Critical menstruation studies is a marginalized field of inquiry within the broader field of reproductive health research. Further, menstruation-focused research is virtually absent from the field of trans studies. As a result of these multiple marginalities, little is known about the experiences of trans and non-binary menstruators and that which is reported is often focused on addressing clinical questions, to the exclusion of the experiential. This article seeks to address this gap by carefully considering the experiences of trans, non-binary and infinitely gendered people. In particular, it explores: experiences which complicate the dominant narrative of menstruation-related dysphoria and menstrual suppression as relief; the impacts of cis-, repro- and transnormativities on access to reproductive health care; and the often overlooked phenomenon of the “bloodless period” described by AMAB trans people who access estrogen-based hormonal interventions. Based on this analysis, there is a pressing need for comprehensive guidelines, standards of care and physician training which do not assume a one-size-fits-all approach to menarche, menstrual management, and suppression. Consideration needs to be paid to the processes of menstrual and fertility resumption, including but not limited to that which occurs following the cessation of testosterone. Being trans or non-binary further complicates access to reproductive health care, which is already replete with well-documented barriers. The stories shared by the people who participated in my dissertation research expand our understanding of trans and non-binary menstruators and contribute novel experiences to this nascent area of study.
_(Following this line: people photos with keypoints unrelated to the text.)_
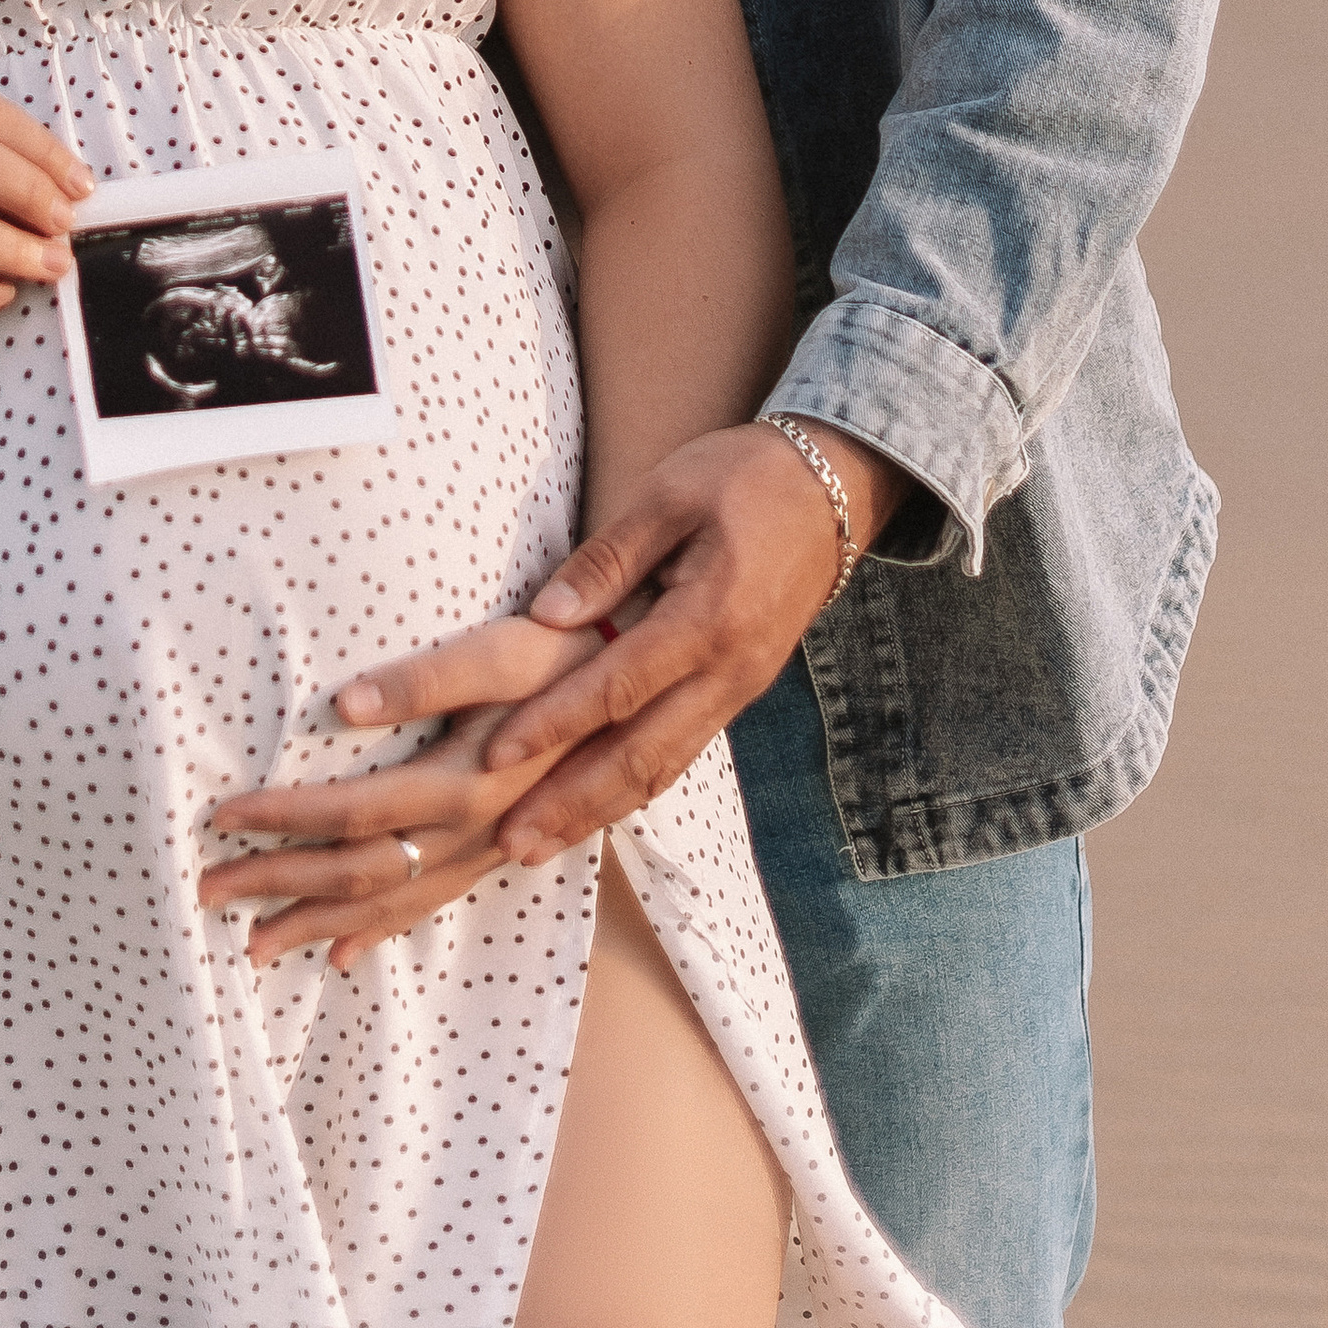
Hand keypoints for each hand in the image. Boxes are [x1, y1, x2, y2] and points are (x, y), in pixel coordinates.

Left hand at [199, 617, 594, 968]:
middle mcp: (473, 833)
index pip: (352, 813)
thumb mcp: (503, 651)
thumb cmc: (568, 653)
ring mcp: (487, 852)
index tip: (219, 817)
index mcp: (465, 783)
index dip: (284, 818)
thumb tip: (341, 703)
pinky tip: (342, 955)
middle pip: (357, 873)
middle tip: (204, 889)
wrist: (647, 689)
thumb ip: (426, 679)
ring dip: (315, 924)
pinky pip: (430, 908)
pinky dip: (379, 934)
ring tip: (251, 944)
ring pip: (389, 904)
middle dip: (278, 884)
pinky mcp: (499, 854)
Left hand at [452, 419, 897, 862]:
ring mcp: (739, 690)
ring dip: (596, 813)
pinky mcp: (738, 692)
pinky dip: (633, 791)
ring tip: (536, 849)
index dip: (554, 724)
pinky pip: (681, 754)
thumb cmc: (743, 477)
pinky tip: (593, 811)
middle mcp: (728, 672)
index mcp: (709, 619)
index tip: (494, 754)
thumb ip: (608, 558)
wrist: (832, 491)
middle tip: (508, 843)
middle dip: (570, 803)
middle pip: (640, 755)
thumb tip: (546, 618)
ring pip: (662, 769)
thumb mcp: (670, 494)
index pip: (618, 687)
More than a necessarily dysphoria-triggering blood management issue, the experiences shared here remind us that a more comprehensive picture of trans and non-binary peoples’ menstruation and menstrual health is necessary.

Acknowledgements

I would like to thank the participants of this research for trusting me with your stories. Many thanks to Sally Hines, Damien Riggs, Ruth Pearce, Carla Pfeffer, Francis Ray White, and everyone affiliated with the Trans Pregnancy study for organizing the 2020 Trans Pregnancy Conference and editing this important special issue.

Correction Statement

This article has been republished with minor changes. These changes do not impact the academic content of the article.

Funding Statement

This research was funded by a SSHRC Joseph-Armand Bombardier Canada Graduate Scholarship – Doctoral Award.

Disclosure of Conflicts

The author has no conflicts of interest to disclose.

Ethics

This research was approved from the Office of Research Ethics’ Ethical Review Board at the University of British Columbia.